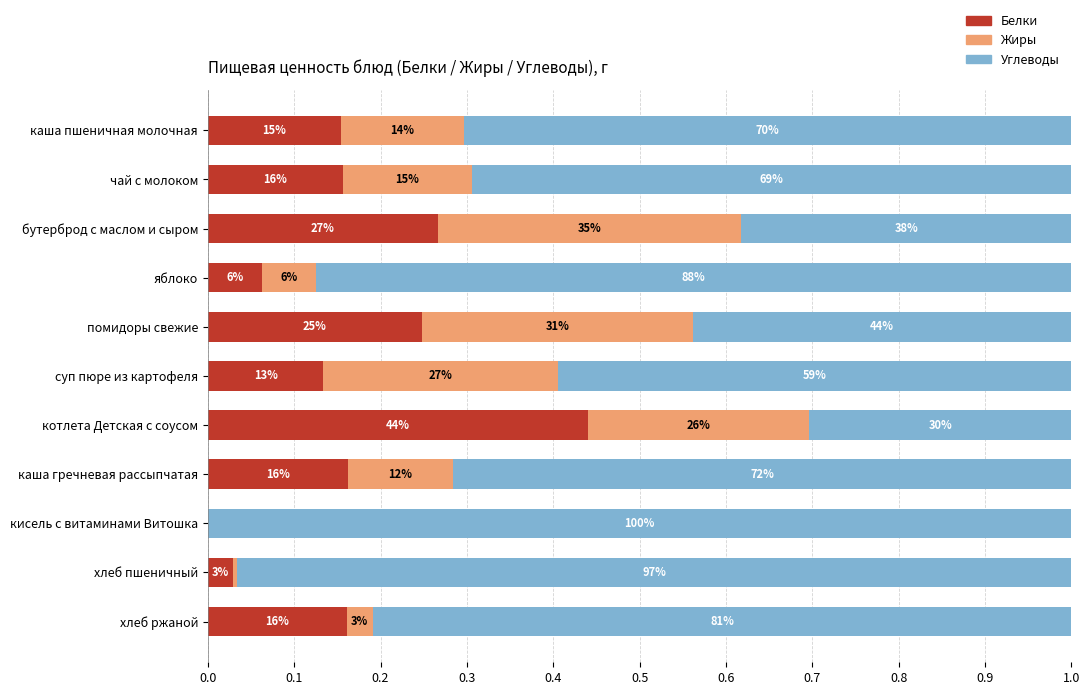

What is the value of the Белки bar at the 3rd from the left?

0.3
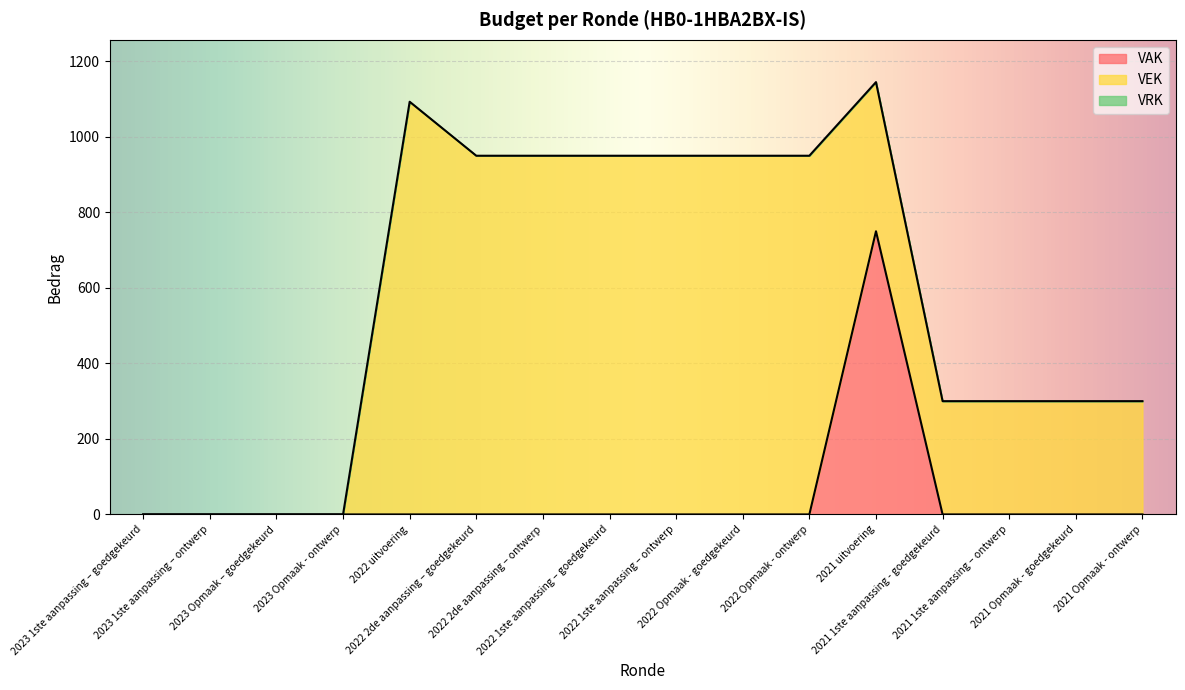

What is the label of the 14th point from the left?

2021 1ste aanpassing – ontwerp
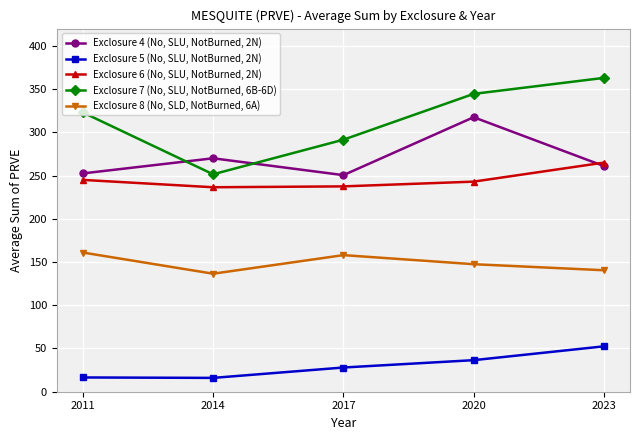

What value does the Exclosure 8 (No, SLD, NotBurned, 6A) series have at 2017?

158.0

▸ Work instruction
Output the text lines of all the records above verbatim, with the pictures omitted.

▸ Reply
What is the value of the Белки bar at the 3rd from the left?

0.3

What is the label of the 14th point from the left?

2021 1ste aanpassing – ontwerp

What value does the Exclosure 8 (No, SLD, NotBurned, 6A) series have at 2017?

158.0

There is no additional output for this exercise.